Domanda

I am installing Firefox (XPI) and Google Chrome (CRX) add-ons via an installer. I have setup the installer to create the following registry entries,

HKEY_LOCAL_MACHINE\Software\Google\Chrome\Extensions\extension's ID\ - "path", "version"

HKEY_LOCAL_MACHINE\Software\Mozilla\Firefox\Extensions\ - "extension's ID"

Once the browsers are opened after this, the extensions are detected and installed, I mean when the browsers see that these registry entries exists, it adds the extensions to its' lists.

This is OK. However, when the Firefox is opened it asks the user that there is a new extension and asks the user to enable it. At this point the user has to enable it. Asking part is OK but is there way to make it auto enabled on first install?

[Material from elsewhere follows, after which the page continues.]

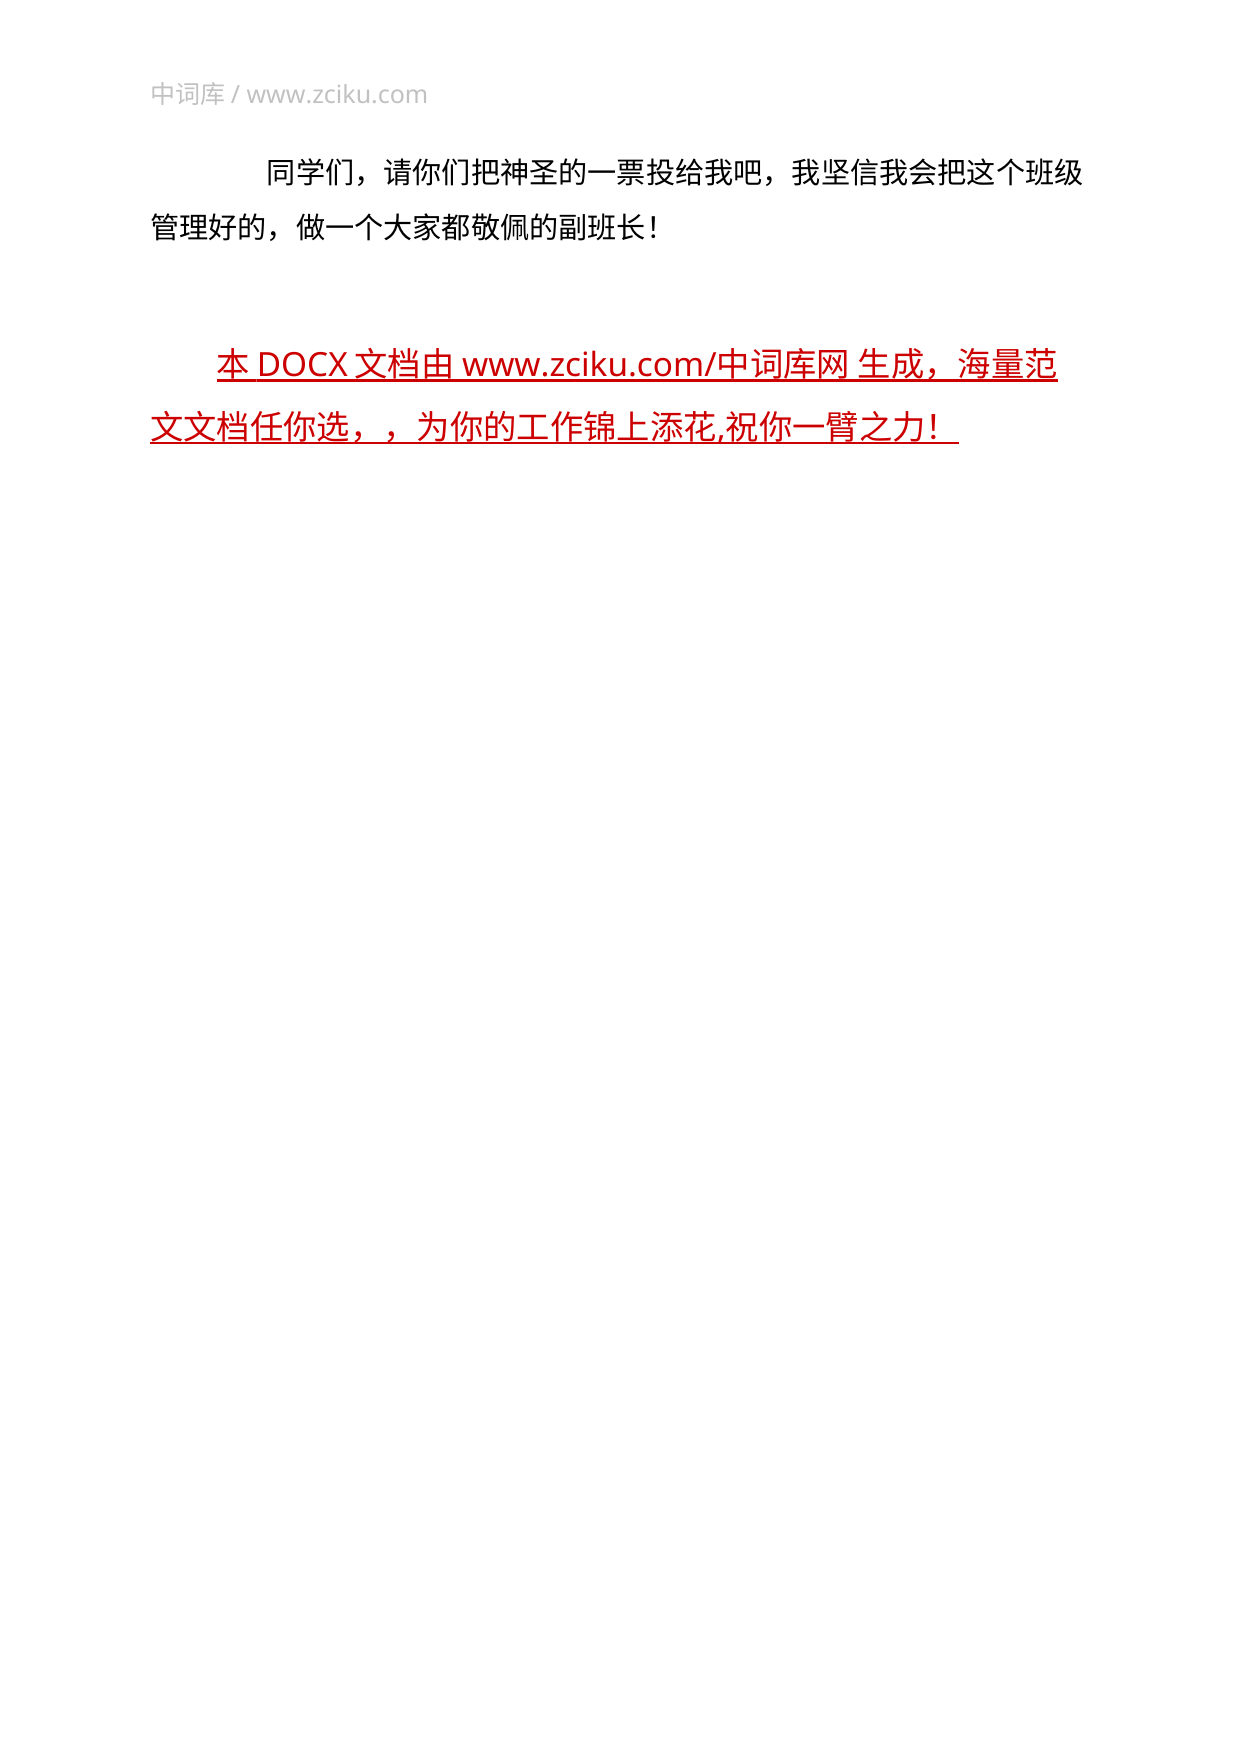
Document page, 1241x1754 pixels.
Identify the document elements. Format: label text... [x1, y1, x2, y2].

text 同学们，请你们把神圣的一票投给我吧，我坚信我会把这个班级管理好的，做一个大家都敬佩的副班长！ [150, 150, 1090, 247]
text 本DOCX文档由 www.zciku.com/中词库网 生成，海量范文文档任你选，，为你的工作锦上添花,祝你一臂之力！ [150, 338, 1090, 449]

On Google Chrome it is installed and not enabled as Firefox. But unlike Firefox it never shows a message that there is a new extension. So is there a way to either notify the user (like Firefox) to enable it or auto enable it (although, it seems that after Google Chrome version 25 it will not enable the extension)? At least ask the user?

È stato utile?

Soluzione

I cannot really comment on Chrome, so I'll just quote them.

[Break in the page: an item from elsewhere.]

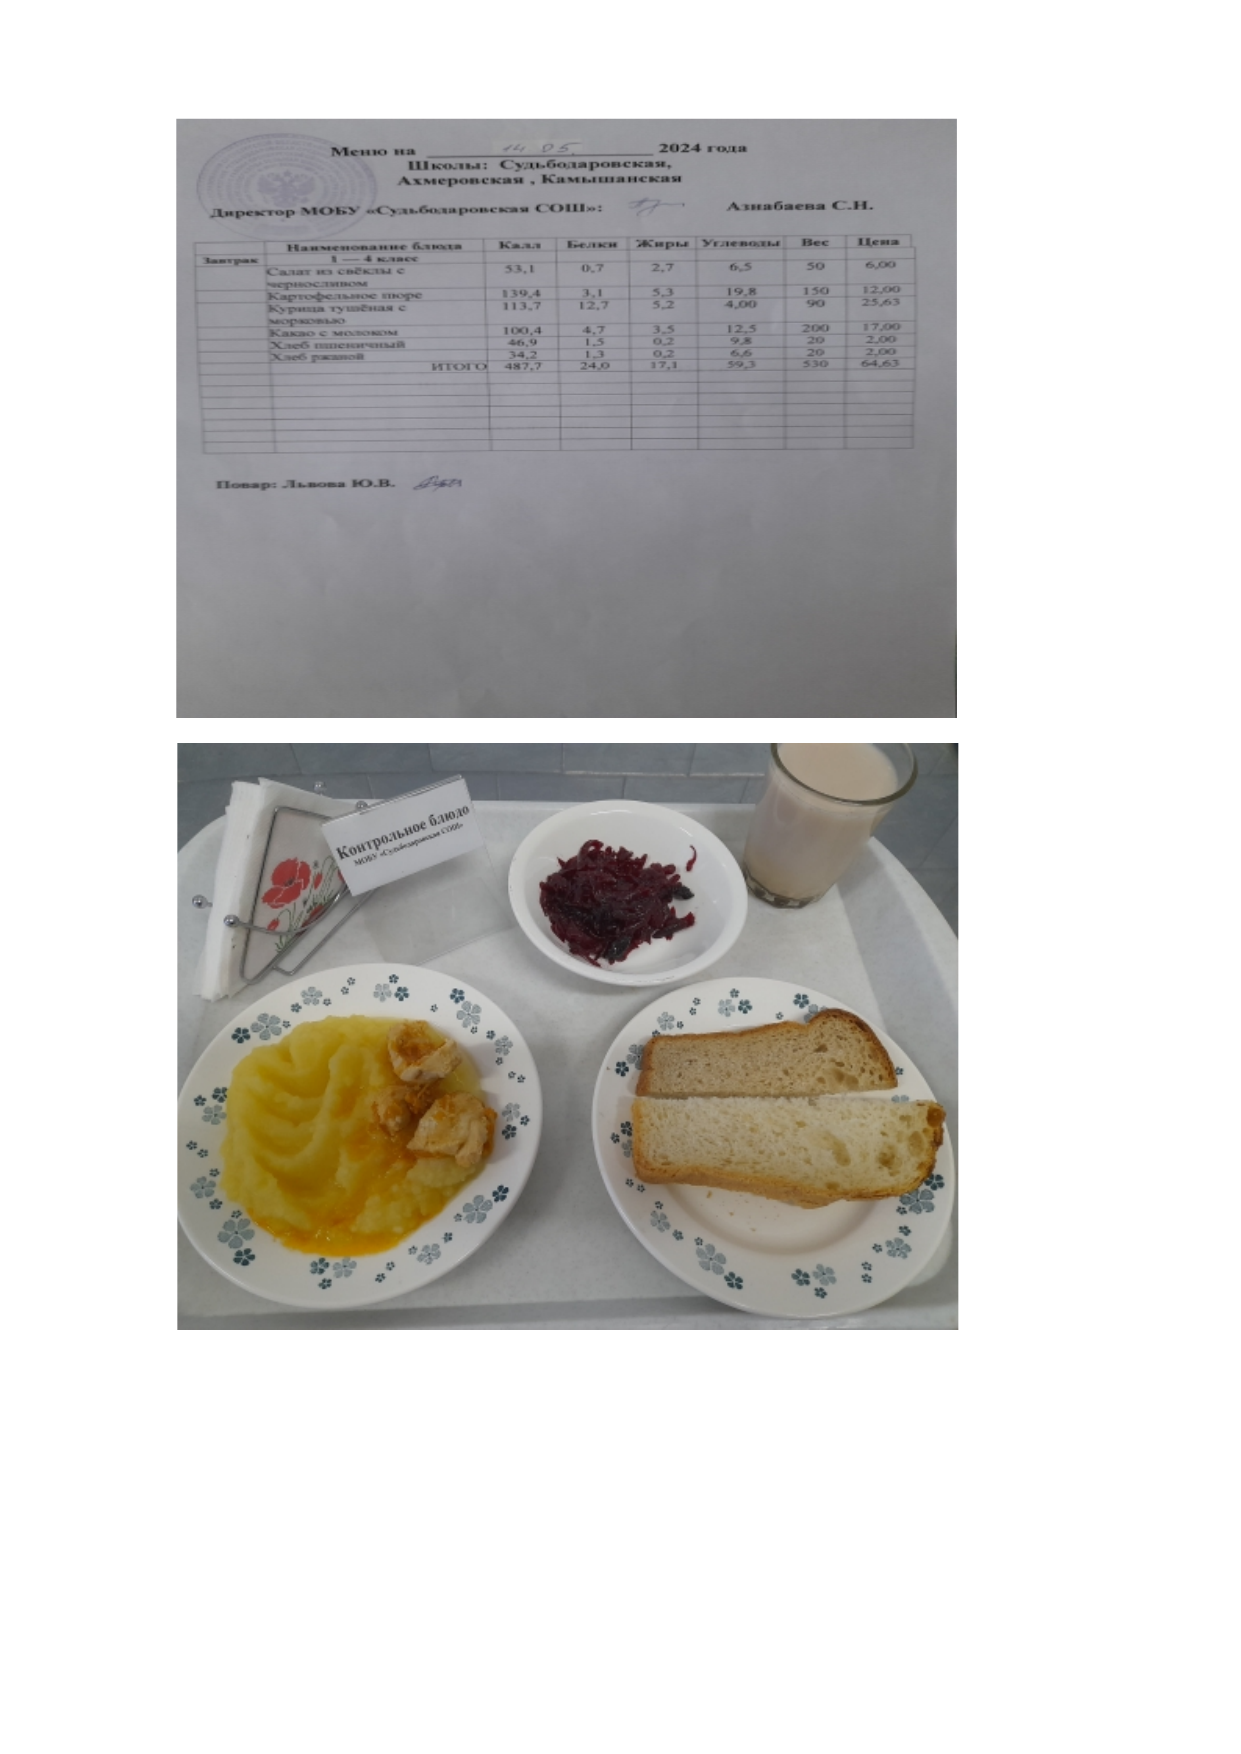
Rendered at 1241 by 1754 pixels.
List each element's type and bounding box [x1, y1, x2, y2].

picture [177, 743, 959, 1330]
picture [177, 119, 956, 718]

Extensions installed by third party programs using external extension deployment options will be disabled by default. When a third party program installs an extension, the Chrome menu will be badged, and users can click through the Chrome menu to see a dialog containing an option to enable the extension or to remove it from their computer. (Source: http://blog.chromium.org/2012/12/no-more-silent-extension-installs.html)

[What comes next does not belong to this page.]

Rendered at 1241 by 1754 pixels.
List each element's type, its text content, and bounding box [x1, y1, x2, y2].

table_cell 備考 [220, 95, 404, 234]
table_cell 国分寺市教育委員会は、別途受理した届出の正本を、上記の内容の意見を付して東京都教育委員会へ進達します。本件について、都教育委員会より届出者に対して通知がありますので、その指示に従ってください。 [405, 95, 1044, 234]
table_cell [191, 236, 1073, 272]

Not sure if the "badge" bits are still the case, though, considering this post is from 2012 and IIRC there are plans to outright disable all non-webstore installs at some point.

Regarding Firefox: No, there is no supported way of doing silent or auto-enabled add-on installs in Firefox. In fact, attempting to circumvent the opt-in dialog violates the Add-on Guidelines and can get your add-on blocklisted, even if your add-on was never listed on the official add-ons site.

Regarding @Noitidart's comment:

I also don't know how to do silent install but this guy says in a comment that addon sdk does it silenty, so check it out: https://ask.mozilla.org/question/301/open-firefox-profile-with-nsiprocess-and-access-it-via-privealaged-scope/?answer=311#post-id-311

Well, the cfx run command of the SDK overwrites some preferences in the Firefox profile (it usually creates) to have the add-on auto-enabled. This is OK for development stuff, but is not OK if you push your add-on to unsuspecting end-users and therefore is a blocklist-able offense.